Sri Lanka to remove para-tariffs in five-year phased out plan
Sri Lanka will continue with the plan to remove para-tariffs over a fiveyear period, while safeguarding local industries with anti-dumping legislation and the creation of a trade adjustment programme to support them to meet international trade challenges.
“This process will continue in 2019, where all HS codes with an import cess will be subject to a phasing out. In order to allow more time for industry adjustments, it is proposed that the Para-tariff phaseout takes place over a 5-year period,” Finance Minister Mangala Samaraweera said.

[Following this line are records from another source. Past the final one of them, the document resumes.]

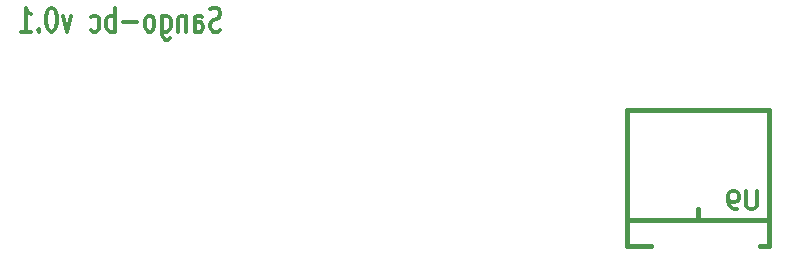
<source format=gbo>
G04 (created by PCBNEW-RS274X (2012-01-19 BZR 3256)-stable) date 29/09/2012 11:03:43*
G01*
G70*
G90*
%MOIN*%
G04 Gerber Fmt 3.4, Leading zero omitted, Abs format*
%FSLAX34Y34*%
G04 APERTURE LIST*
%ADD10C,0.006000*%
%ADD11C,0.012000*%
%ADD12C,0.015000*%
G04 APERTURE END LIST*
G54D10*
G54D11*
X10578Y07364D02*
X10492Y07326D01*
X10349Y07326D01*
X10292Y07364D01*
X10263Y07402D01*
X10235Y07479D01*
X10235Y07555D01*
X10263Y07631D01*
X10292Y07669D01*
X10349Y07707D01*
X10463Y07745D01*
X10521Y07783D01*
X10549Y07821D01*
X10578Y07898D01*
X10578Y07974D01*
X10549Y08050D01*
X10521Y08088D01*
X10463Y08126D01*
X10321Y08126D01*
X10235Y08088D01*
X09721Y07326D02*
X09721Y07745D01*
X09750Y07821D01*
X09807Y07860D01*
X09921Y07860D01*
X09978Y07821D01*
X09721Y07364D02*
X09778Y07326D01*
X09921Y07326D01*
X09978Y07364D01*
X10007Y07440D01*
X10007Y07517D01*
X09978Y07593D01*
X09921Y07631D01*
X09778Y07631D01*
X09721Y07669D01*
X09435Y07860D02*
X09435Y07326D01*
X09435Y07783D02*
X09407Y07821D01*
X09349Y07860D01*
X09264Y07860D01*
X09207Y07821D01*
X09178Y07745D01*
X09178Y07326D01*
X08635Y07860D02*
X08635Y07212D01*
X08664Y07136D01*
X08692Y07098D01*
X08749Y07060D01*
X08835Y07060D01*
X08892Y07098D01*
X08635Y07364D02*
X08692Y07326D01*
X08806Y07326D01*
X08864Y07364D01*
X08892Y07402D01*
X08921Y07479D01*
X08921Y07707D01*
X08892Y07783D01*
X08864Y07821D01*
X08806Y07860D01*
X08692Y07860D01*
X08635Y07821D01*
X08263Y07326D02*
X08321Y07364D01*
X08349Y07402D01*
X08378Y07479D01*
X08378Y07707D01*
X08349Y07783D01*
X08321Y07821D01*
X08263Y07860D01*
X08178Y07860D01*
X08121Y07821D01*
X08092Y07783D01*
X08063Y07707D01*
X08063Y07479D01*
X08092Y07402D01*
X08121Y07364D01*
X08178Y07326D01*
X08263Y07326D01*
X07806Y07631D02*
X07349Y07631D01*
X07063Y07326D02*
X07063Y08126D01*
X07063Y07821D02*
X07006Y07860D01*
X06892Y07860D01*
X06835Y07821D01*
X06806Y07783D01*
X06777Y07707D01*
X06777Y07479D01*
X06806Y07402D01*
X06835Y07364D01*
X06892Y07326D01*
X07006Y07326D01*
X07063Y07364D01*
X06263Y07364D02*
X06320Y07326D01*
X06434Y07326D01*
X06492Y07364D01*
X06520Y07402D01*
X06549Y07479D01*
X06549Y07707D01*
X06520Y07783D01*
X06492Y07821D01*
X06434Y07860D01*
X06320Y07860D01*
X06263Y07821D01*
X05606Y07860D02*
X05463Y07326D01*
X05321Y07860D01*
X04978Y08126D02*
X04921Y08126D01*
X04864Y08088D01*
X04835Y08050D01*
X04806Y07974D01*
X04778Y07821D01*
X04778Y07631D01*
X04806Y07479D01*
X04835Y07402D01*
X04864Y07364D01*
X04921Y07326D01*
X04978Y07326D01*
X05035Y07364D01*
X05064Y07402D01*
X05092Y07479D01*
X05121Y07631D01*
X05121Y07821D01*
X05092Y07974D01*
X05064Y08050D01*
X05035Y08088D01*
X04978Y08126D01*
X04521Y07402D02*
X04493Y07364D01*
X04521Y07326D01*
X04550Y07364D01*
X04521Y07402D01*
X04521Y07326D01*
X03921Y07326D02*
X04264Y07326D01*
X04092Y07326D02*
X04092Y08126D01*
X04149Y08012D01*
X04207Y07936D01*
X04264Y07898D01*
G54D12*
X28863Y04697D02*
X24138Y04697D01*
X24138Y00189D02*
X24945Y00189D01*
X28863Y00189D02*
X28567Y00189D01*
X24137Y04698D02*
X24137Y00190D01*
X28863Y01036D02*
X24138Y01036D01*
X26500Y01036D02*
X26500Y01410D01*
X28862Y04698D02*
X28862Y00190D01*
G54D11*
X28457Y02007D02*
X28457Y01521D01*
X28429Y01464D01*
X28400Y01436D01*
X28343Y01407D01*
X28229Y01407D01*
X28171Y01436D01*
X28143Y01464D01*
X28114Y01521D01*
X28114Y02007D01*
X27800Y01407D02*
X27685Y01407D01*
X27628Y01436D01*
X27600Y01464D01*
X27542Y01550D01*
X27514Y01664D01*
X27514Y01893D01*
X27542Y01950D01*
X27571Y01979D01*
X27628Y02007D01*
X27742Y02007D01*
X27800Y01979D01*
X27828Y01950D01*
X27857Y01893D01*
X27857Y01750D01*
X27828Y01693D01*
X27800Y01664D01*
X27742Y01636D01*
X27628Y01636D01*
X27571Y01664D01*
X27542Y01693D01*
X27514Y01750D01*
M02*

</source>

However, considering the impact of cess on certain imported materials used by export industries such as tourism, manufacturing and construction, the government will phase-out cess on certain imported materials during a three-year accelerated period.
The government commenced the phasing-out of para-tariffs last year with the removal 1,200 para-tariffs in November, 2017.
However, Samaraweera noted that the 10 percent of all imported materials, which are considered to be sensitive, will not be subject to a complete para-tariff phasing-out.
In support of domestic industries exposed for foreign competition as a result of para-tariff removal, the government is expected to establish a Trade and Productivity Commission over next two years.
Samaraweera noted that the Commission was a recommendation to implement the much awaited trade adjustment programme.
The Budget 2019 proposed to allocate Rs.500 million to set-up the Trade and Productivity Commission at the Development Strategies and International Trade Ministry over the next two years.
Samaraweera went on to say that the government will continue to push forward with its liberal and open economic policies, despite the objections of certain individuals in the business community, who are averse to competition and fair markets. “This is a small but powerful and influential segment of the private sector. This is not the private sector that we want to see as the engine of economic growth, but is a vestige of a bygone era.
They benefited from inflated government contracts, the costs of which are still being paid-off today. Some of these oligarchs yearn for the return of a dictatorship, which funnelled so much wealth into their companies and private accounts,” he said.